- What the exercise asks -
Every entry that follows should be repeated exactly; drop the images.
[Data records Boundary: Start]
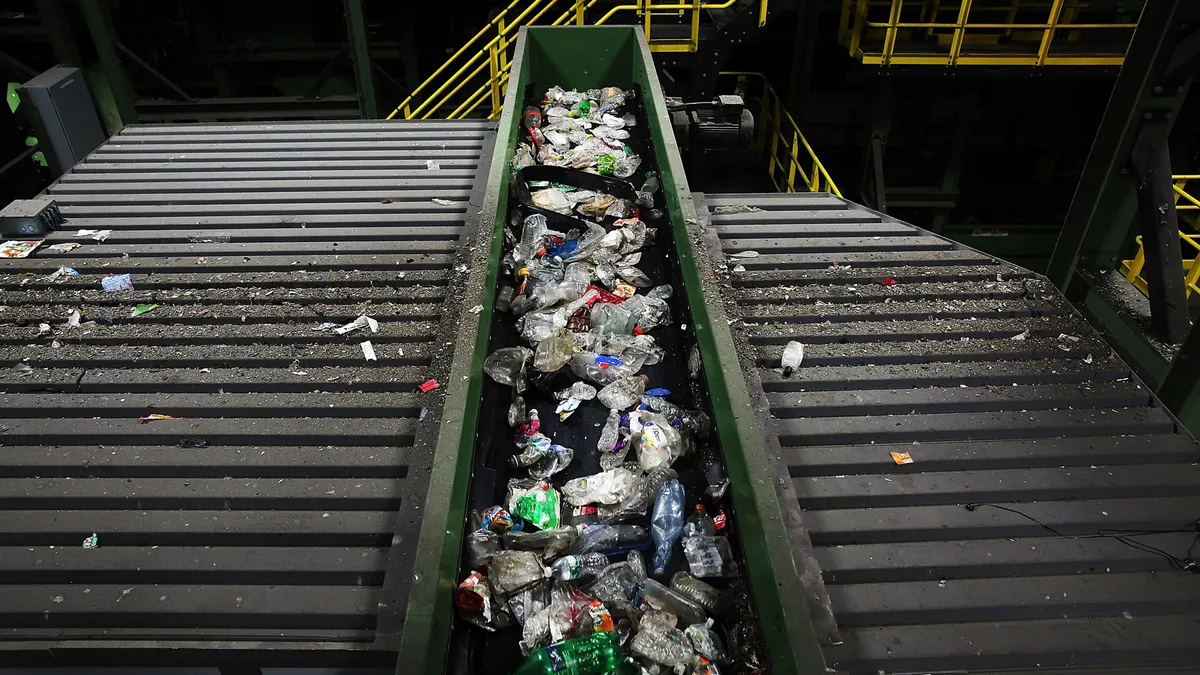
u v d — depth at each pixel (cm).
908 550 243
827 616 219
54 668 228
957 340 329
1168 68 312
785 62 812
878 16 707
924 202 721
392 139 533
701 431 248
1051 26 597
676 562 213
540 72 559
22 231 411
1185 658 217
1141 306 351
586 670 177
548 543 213
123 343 332
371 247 400
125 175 483
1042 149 775
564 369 282
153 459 275
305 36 771
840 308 349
[Data records Boundary: End]
- Solved problem -
u v d — depth at each pixel (cm).
908 550 243
827 616 219
54 668 228
957 340 329
1168 68 312
785 62 812
878 16 707
924 202 721
392 139 533
701 431 248
1051 26 597
676 562 213
540 72 559
22 231 411
1185 658 217
1141 306 351
586 670 177
548 543 213
123 343 332
371 247 400
125 175 483
1042 149 775
564 369 282
153 459 275
305 36 771
840 308 349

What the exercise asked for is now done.